(Reuters) – Losses from lower oil exports should sap up to $300 billion from economies in the Middle East and Central Asia this year, as countries in the region adjust to falling crude prices, the International Monetary Fund said on Wednesday.
Economies that are particularly dependent on oil exports, including Qatar, Iraq, Libya and Saudi Arabia, will be hit hardest by the more than 50 percent decline in petroleum prices, the IMF said in an update to its outlook for the Middle East and Central Asia.
Oil prices are now hovering near six-year lows amid expectations of an abundance of supply tied to unexpectedly high production of U.S. shale crude.
The IMF said, however, that falling crude prices will not translate immediately into major gains for oil importers in the Middle East and Central Asia, which have been hurt by the slowing growth prospects of key trading partners in the euro zone and Russia.
The IMF this week cut its forecasts for global economic growth to 3.5 percent for 2015 compared with an October outlook of 3.8 percent, and significantly lowered projections for oil exporters Russia, Nigeria and Saudi Arabia.

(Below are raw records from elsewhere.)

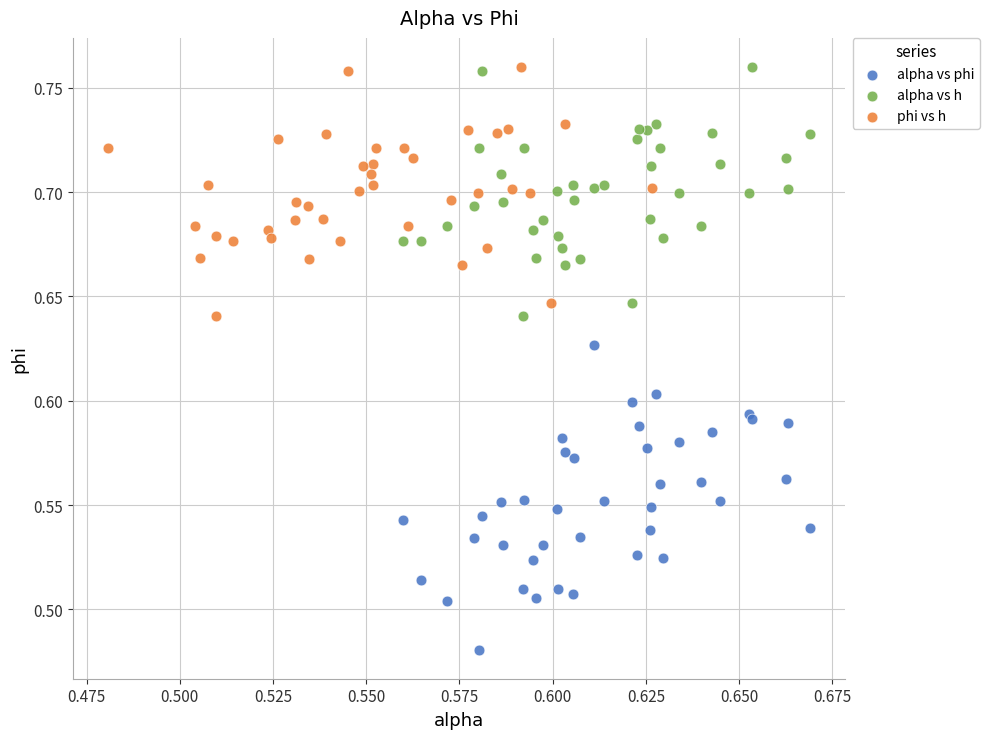

Which series reaches the minimum Y coordinate?

alpha vs phi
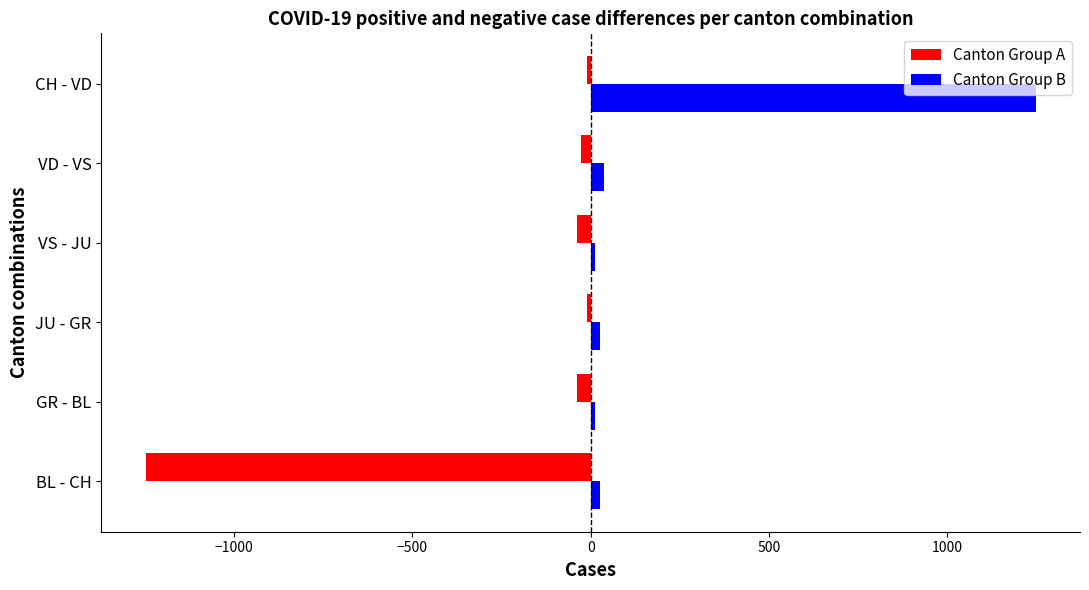

What is the sum of all Canton Group B values?

1359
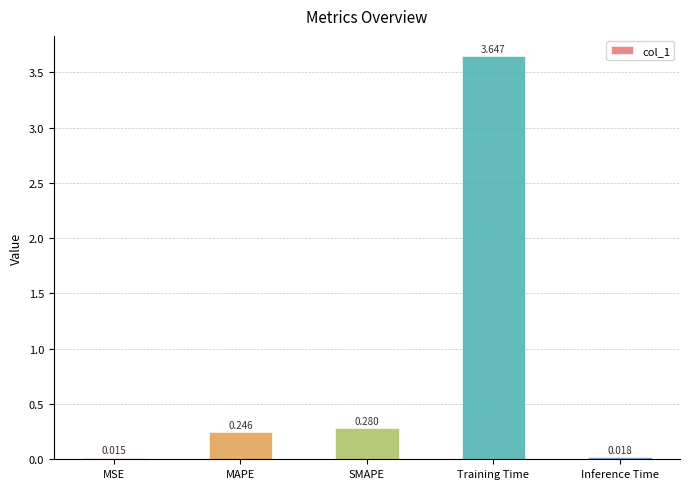

Rank the categories by value from lowest to highest.

MSE, Inference Time, MAPE, SMAPE, Training Time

The IMF said nearly every exporting country in the Middle East and Central Asia is expected to run a fiscal deficit this year because of the oil price shock, which prompted the IMF to downgrade the region’s growth prospects by as much as 1 percentage point compared with its October forecasts, to 3.4 percent for 2015.
The losses are likely to reach 21 percentage points of gross domestic product in the countries of the Gulf Cooperation Council, or about $300 billion. In non-GCC countries and in Central Asia, the expected losses are $90 billion and $35 billion this year, the IMF said.
Oil importers will see smaller gains, compared to exporters’ losses, as their economies are less dependent on the price of petroleum, the IMF said. Morocco, Lebanon and Mauritania are expected to gain most from falling crude prices, while Lebanon and Egypt are likely to see improved fiscal balances, the IMF said.
The IMF expects oil-importing countries in the Middle East to save most of the windfall, boosting their current account positions by 1 percentage point of GDP, compared with what the IMF forecast in October.
Central Asian importers should see worse external positions this year, compared with the October forecasts, because of lower demand from Russia and China, the Fund said.